(Ottawa) Le tout Hérouxville se réjouit, voilà que le gouvernement fédéral dénonce à son tour «les pratiques culturelles barbares qui tolèrent la violence conjugale, les meurtres d'honneur, la mutilation sexuelle des femmes».
Le ton étonne, venant d'un document on ne peut plus officiel. Les ministères cherchent habituellement à cacher la réalité derrière une avalanche de concepts nébuleux.
Le Canada que les conservateurs ont décidé de présenter aux futurs citoyens, dans le tout nouveau Guide d'étude du ministère de la Citoyenneté et de l'Immigration, a le mérite de la clarté.
Mais attention, Hérouxville, vous n'avez qu'un paragraphe pour vous réjouir, le reste du document qui fait bien jaser au pays n'a rien à voir avec vos opinions peu nuancées.
Le ministre Jason Kenney a pris les grands moyens pour répandre sa bonne nouvelle. Pendant deux jours, il a distillé les divers volets de son document auprès des médias avant de le dévoiler officiellement.
Aux uns, le ministre rappelait l'importance des forces militaires canadiennes. «Enrôlez-vous», dit-il aux immigrants en les invitant à faire cet «excellent choix de carrière».
Terminé, le Canada des missions de paix vantées dans le Guide actuel qui se retrouvera incessamment dans les bacs à recyclage. Les «valeurs libérales» en circulation depuis 1995 n'ont plus cours, aussi bien en avertir les nouveaux arrivants.
Aux autres, M. Kenney notait - avec raison - l'arrivée dans le paysage d'une histoire plus vraie, moins édulcorée. Le ministère a consulté plusieurs historiens reconnus, et le résultat montre qu'ils ont été écoutés.
Les pages d'histoire racontent le passé sans flatterie, les mauvais moments comme la déportation des Acadiens, le rapport Durham, la révolte des Métis de Louis Riel y sont présentés en toute objectivité.
Des souverainistes ont déjà déploré le peu de place réservée au Québec : ils ont lu le guide trop vite. La «nation québécoise» y est bien présente, tout comme la fête nationale et les deux référendums sur la souveraineté.
Seul petit problème, la Constitution rapatriée de 1982 et sa Charte des droits : aucun mot pour rappeler qu'elle n'a jamais reçu l'aval de l'Assemblée nationale.
Le nouveau citoyen n'en saura rien, et tant pis pour son incompréhension d'un enjeu discret, mais toujours présent de la vie politique. La question n'apparaîtra pas à son examen de passage.

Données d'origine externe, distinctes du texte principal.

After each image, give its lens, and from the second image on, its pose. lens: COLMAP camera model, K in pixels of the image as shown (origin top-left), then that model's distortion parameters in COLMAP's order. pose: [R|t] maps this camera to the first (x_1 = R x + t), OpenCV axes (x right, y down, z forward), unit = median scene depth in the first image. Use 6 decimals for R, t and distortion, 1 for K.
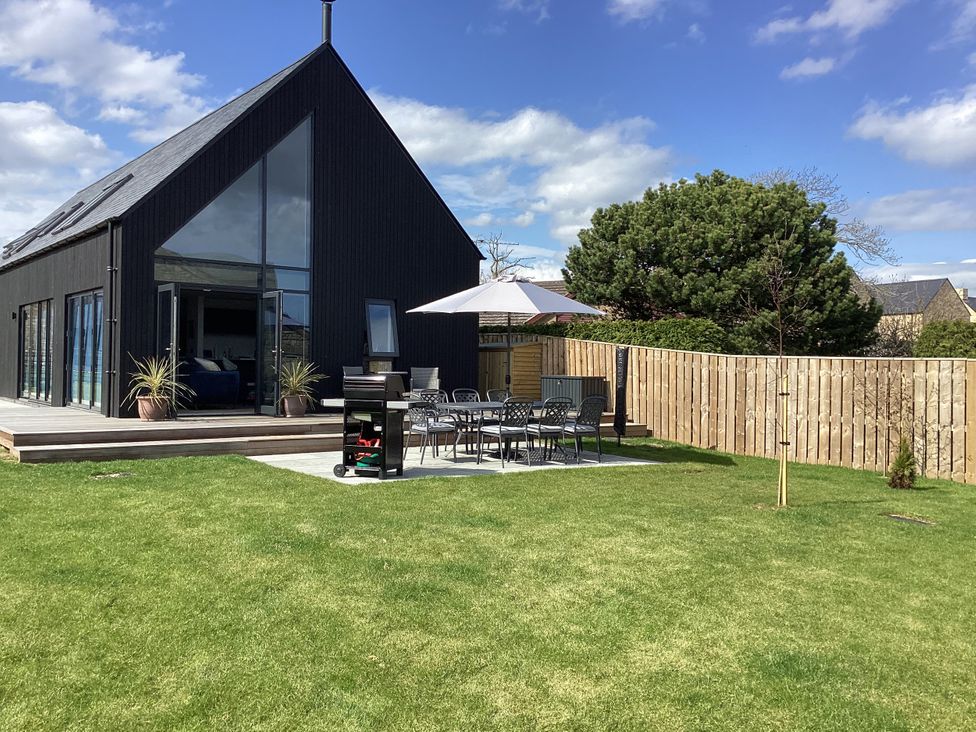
lens RADIAL K [[883.5, 0, 486.0], [0, 883.5, 348.5], [0, 0, 1]] dist [0.078443, 0.007231]
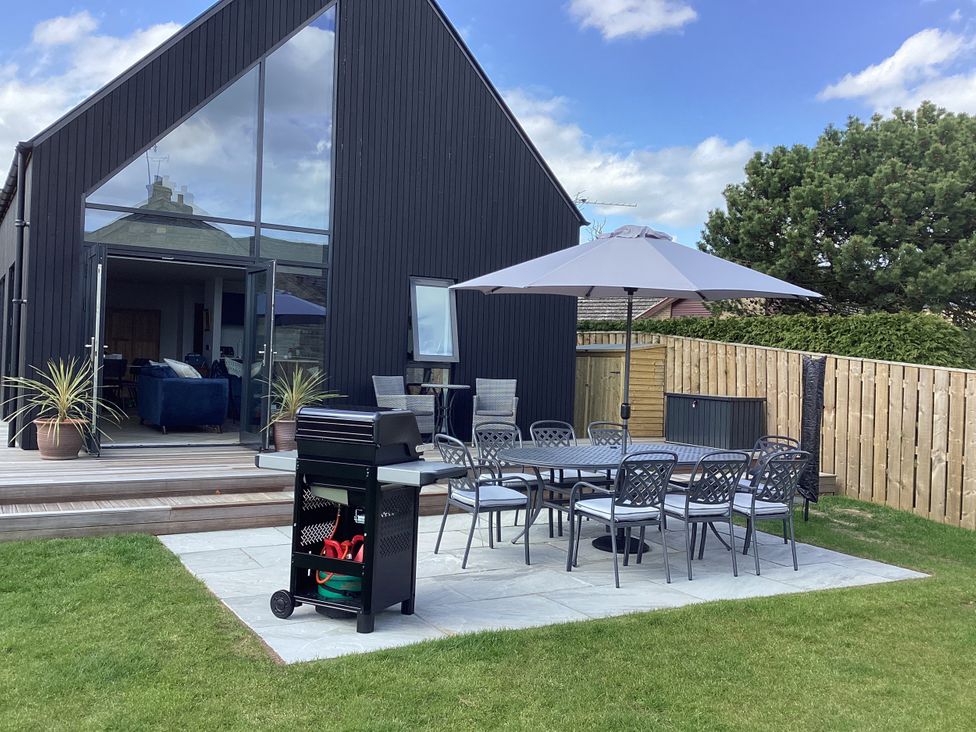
lens RADIAL K [[871.1, 0, 477.5], [0, 871.1, 365.8], [0, 0, 1]] dist [0.052071, -0.009266]
pose [[0.992310, 0.021438, -0.121903, -0.001572], [-0.018816, 0.999567, 0.022618, -0.003647], [0.122335, -0.020150, 0.992284, 0.331932]]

Qu'est-ce qui distingue ce Canada conservateur de l'ancien Canada libéral? Trois choses, à mon avis.
D'abord, l'intérêt porté aux questions militaires. Le Parti conservateur a toujours critiqué l'indifférence réelle du gouvernement de Jean Chrétien envers la Défense nationale.
Cette époque où nous étions «fiers de former une nation pacifique» est terminée, on le ressent vite à la lecture du nouveau guide. Nous ne sommes plus des «gardiens de la paix» à l'origine des Casques bleus.
Deuxièmement, la priorité donnée aux responsabilités individuelles. Partisans d'un gouvernement minimal, les conservateurs rappellent l'importance d'avoir un emploi et de prendre soin de sa famille.
Plus question d'État-providence, faut-il comprendre en notant disparition même de l'expression «justice sociale».
Et troisièmement, sans surprise, l'environnement passe l'arme à gauche. Les deux pages jadis consacrées au développement durable se résument à un court paragraphe rendant les citoyens responsables d'éviter la pollution.
D'accord, les recommandations mièvres sur le compostage et l'invitation à planter des arbres n'avaient pas grand-chose à voir avec la citoyenneté.
Mais quand même, le ministre aurait pu faire un petit effort, non?